__Instructions for the task__
Can you write out all the rows again with "View article" changed to "Read more" wherever it occurs, keeping everything else the same and leaving the pictures out?
* * *
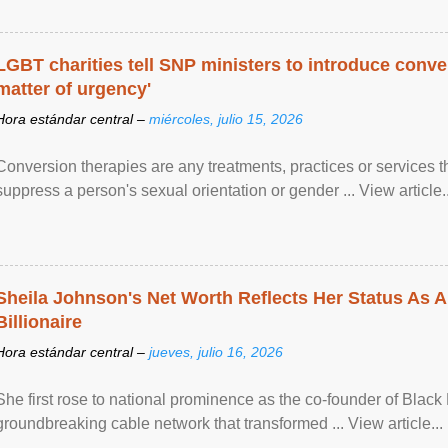
LGBT charities tell SNP ministers to introduce conve
matter of urgency'
Hora estándar central –
miércoles, julio 15, 2026
Conversion therapies are any treatments, practices or services th
suppress a person's sexual orientation or gender ... View article..
Sheila Johnson's Net Worth Reflects Her Status As A
Billionaire
Hora estándar central –
jueves, julio 16, 2026
She first rose to national prominence as the co-founder of Black 
groundbreaking cable network that transformed ... View article...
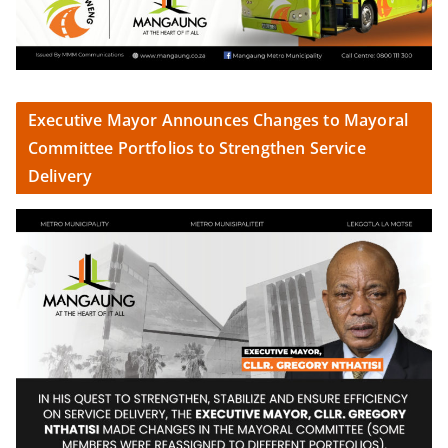
Executive Mayor Announces Changes to Mayoral
Committee Portfolios to Strengthen Service
Delivery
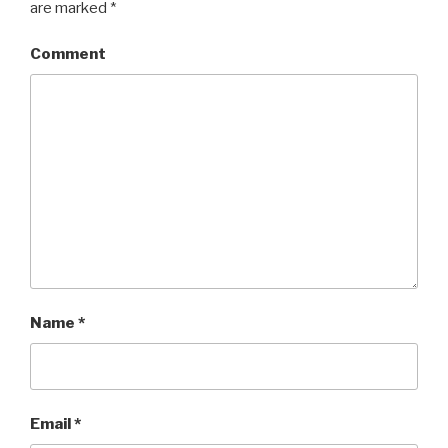
are marked
*
Comment
Name
*
Email
*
* * *
__Exercise result__
LGBT charities tell SNP ministers to introduce conve
matter of urgency'
Hora estándar central –
miércoles, julio 15, 2026
Conversion therapies are any treatments, practices or services th
suppress a person's sexual orientation or gender ... Read more..
Sheila Johnson's Net Worth Reflects Her Status As A
Billionaire
Hora estándar central –
jueves, julio 16, 2026
She first rose to national prominence as the co-founder of Black 
groundbreaking cable network that transformed ... Read more...
Executive Mayor Announces Changes to Mayoral
Committee Portfolios to Strengthen Service
Delivery
are marked
*
Comment
Name
*
Email
*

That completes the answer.